Work required: Can you rewrite the entries below, swapping every "进入商铺" for "访问店铺" and leaving everything else as it is?

Input:
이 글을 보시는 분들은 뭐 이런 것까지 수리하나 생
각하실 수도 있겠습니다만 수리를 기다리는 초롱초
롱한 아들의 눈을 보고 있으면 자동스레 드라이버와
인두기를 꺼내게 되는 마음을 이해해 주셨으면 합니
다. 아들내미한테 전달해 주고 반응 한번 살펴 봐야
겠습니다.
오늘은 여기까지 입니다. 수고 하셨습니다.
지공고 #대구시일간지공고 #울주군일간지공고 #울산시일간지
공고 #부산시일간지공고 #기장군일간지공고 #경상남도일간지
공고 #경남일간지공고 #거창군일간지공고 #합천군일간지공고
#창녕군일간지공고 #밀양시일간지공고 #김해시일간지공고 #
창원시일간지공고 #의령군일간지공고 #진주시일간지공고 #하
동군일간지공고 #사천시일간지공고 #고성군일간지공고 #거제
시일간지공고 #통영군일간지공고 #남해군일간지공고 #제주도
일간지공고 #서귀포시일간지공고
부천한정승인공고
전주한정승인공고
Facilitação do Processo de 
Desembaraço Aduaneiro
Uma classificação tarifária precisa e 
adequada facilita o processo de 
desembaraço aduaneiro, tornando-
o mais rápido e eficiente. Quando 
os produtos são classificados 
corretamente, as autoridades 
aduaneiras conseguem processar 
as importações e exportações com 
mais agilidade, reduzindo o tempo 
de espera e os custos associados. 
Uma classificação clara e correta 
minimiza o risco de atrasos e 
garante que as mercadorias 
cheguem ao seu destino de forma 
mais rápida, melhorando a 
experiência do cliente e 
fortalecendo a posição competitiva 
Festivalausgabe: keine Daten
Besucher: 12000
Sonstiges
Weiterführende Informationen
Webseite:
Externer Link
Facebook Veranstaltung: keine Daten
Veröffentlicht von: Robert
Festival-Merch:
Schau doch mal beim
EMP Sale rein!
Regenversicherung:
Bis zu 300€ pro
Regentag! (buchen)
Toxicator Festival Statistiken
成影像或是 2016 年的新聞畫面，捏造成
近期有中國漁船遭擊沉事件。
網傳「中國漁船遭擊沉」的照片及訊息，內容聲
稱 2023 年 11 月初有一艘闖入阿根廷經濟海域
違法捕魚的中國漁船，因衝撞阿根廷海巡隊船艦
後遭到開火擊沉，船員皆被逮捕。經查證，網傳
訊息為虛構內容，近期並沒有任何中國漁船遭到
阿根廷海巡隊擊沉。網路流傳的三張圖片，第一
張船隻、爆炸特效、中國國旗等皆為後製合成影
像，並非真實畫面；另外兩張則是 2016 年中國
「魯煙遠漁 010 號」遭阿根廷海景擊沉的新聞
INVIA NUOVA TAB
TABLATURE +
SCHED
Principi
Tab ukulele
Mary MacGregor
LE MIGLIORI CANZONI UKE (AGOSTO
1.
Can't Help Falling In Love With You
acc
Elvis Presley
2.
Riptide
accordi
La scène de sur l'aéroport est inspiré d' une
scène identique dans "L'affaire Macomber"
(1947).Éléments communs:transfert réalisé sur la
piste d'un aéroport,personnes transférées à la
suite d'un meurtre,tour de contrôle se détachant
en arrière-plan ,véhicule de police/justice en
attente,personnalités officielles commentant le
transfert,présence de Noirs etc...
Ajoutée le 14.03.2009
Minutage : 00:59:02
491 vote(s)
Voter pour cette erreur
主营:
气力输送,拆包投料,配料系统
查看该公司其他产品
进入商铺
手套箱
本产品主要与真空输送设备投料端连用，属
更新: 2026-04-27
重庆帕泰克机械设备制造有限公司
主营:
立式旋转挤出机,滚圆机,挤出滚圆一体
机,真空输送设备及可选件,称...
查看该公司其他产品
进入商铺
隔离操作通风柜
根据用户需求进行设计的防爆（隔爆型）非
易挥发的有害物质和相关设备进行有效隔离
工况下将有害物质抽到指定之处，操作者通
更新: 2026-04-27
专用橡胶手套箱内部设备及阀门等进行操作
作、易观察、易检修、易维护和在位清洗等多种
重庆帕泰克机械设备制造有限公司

Answer to this problem:
이 글을 보시는 분들은 뭐 이런 것까지 수리하나 생
각하실 수도 있겠습니다만 수리를 기다리는 초롱초
롱한 아들의 눈을 보고 있으면 자동스레 드라이버와
인두기를 꺼내게 되는 마음을 이해해 주셨으면 합니
다. 아들내미한테 전달해 주고 반응 한번 살펴 봐야
겠습니다.
오늘은 여기까지 입니다. 수고 하셨습니다.
지공고 #대구시일간지공고 #울주군일간지공고 #울산시일간지
공고 #부산시일간지공고 #기장군일간지공고 #경상남도일간지
공고 #경남일간지공고 #거창군일간지공고 #합천군일간지공고
#창녕군일간지공고 #밀양시일간지공고 #김해시일간지공고 #
창원시일간지공고 #의령군일간지공고 #진주시일간지공고 #하
동군일간지공고 #사천시일간지공고 #고성군일간지공고 #거제
시일간지공고 #통영군일간지공고 #남해군일간지공고 #제주도
일간지공고 #서귀포시일간지공고
부천한정승인공고
전주한정승인공고
Facilitação do Processo de 
Desembaraço Aduaneiro
Uma classificação tarifária precisa e 
adequada facilita o processo de 
desembaraço aduaneiro, tornando-
o mais rápido e eficiente. Quando 
os produtos são classificados 
corretamente, as autoridades 
aduaneiras conseguem processar 
as importações e exportações com 
mais agilidade, reduzindo o tempo 
de espera e os custos associados. 
Uma classificação clara e correta 
minimiza o risco de atrasos e 
garante que as mercadorias 
cheguem ao seu destino de forma 
mais rápida, melhorando a 
experiência do cliente e 
fortalecendo a posição competitiva 
Festivalausgabe: keine Daten
Besucher: 12000
Sonstiges
Weiterführende Informationen
Webseite:
Externer Link
Facebook Veranstaltung: keine Daten
Veröffentlicht von: Robert
Festival-Merch:
Schau doch mal beim
EMP Sale rein!
Regenversicherung:
Bis zu 300€ pro
Regentag! (buchen)
Toxicator Festival Statistiken
成影像或是 2016 年的新聞畫面，捏造成
近期有中國漁船遭擊沉事件。
網傳「中國漁船遭擊沉」的照片及訊息，內容聲
稱 2023 年 11 月初有一艘闖入阿根廷經濟海域
違法捕魚的中國漁船，因衝撞阿根廷海巡隊船艦
後遭到開火擊沉，船員皆被逮捕。經查證，網傳
訊息為虛構內容，近期並沒有任何中國漁船遭到
阿根廷海巡隊擊沉。網路流傳的三張圖片，第一
張船隻、爆炸特效、中國國旗等皆為後製合成影
像，並非真實畫面；另外兩張則是 2016 年中國
「魯煙遠漁 010 號」遭阿根廷海景擊沉的新聞
INVIA NUOVA TAB
TABLATURE +
SCHED
Principi
Tab ukulele
Mary MacGregor
LE MIGLIORI CANZONI UKE (AGOSTO
1.
Can't Help Falling In Love With You
acc
Elvis Presley
2.
Riptide
accordi
La scène de sur l'aéroport est inspiré d' une
scène identique dans "L'affaire Macomber"
(1947).Éléments communs:transfert réalisé sur la
piste d'un aéroport,personnes transférées à la
suite d'un meurtre,tour de contrôle se détachant
en arrière-plan ,véhicule de police/justice en
attente,personnalités officielles commentant le
transfert,présence de Noirs etc...
Ajoutée le 14.03.2009
Minutage : 00:59:02
491 vote(s)
Voter pour cette erreur
主营:
气力输送,拆包投料,配料系统
查看该公司其他产品
访问店铺
手套箱
本产品主要与真空输送设备投料端连用，属
更新: 2026-04-27
重庆帕泰克机械设备制造有限公司
主营:
立式旋转挤出机,滚圆机,挤出滚圆一体
机,真空输送设备及可选件,称...
查看该公司其他产品
访问店铺
隔离操作通风柜
根据用户需求进行设计的防爆（隔爆型）非
易挥发的有害物质和相关设备进行有效隔离
工况下将有害物质抽到指定之处，操作者通
更新: 2026-04-27
专用橡胶手套箱内部设备及阀门等进行操作
作、易观察、易检修、易维护和在位清洗等多种
重庆帕泰克机械设备制造有限公司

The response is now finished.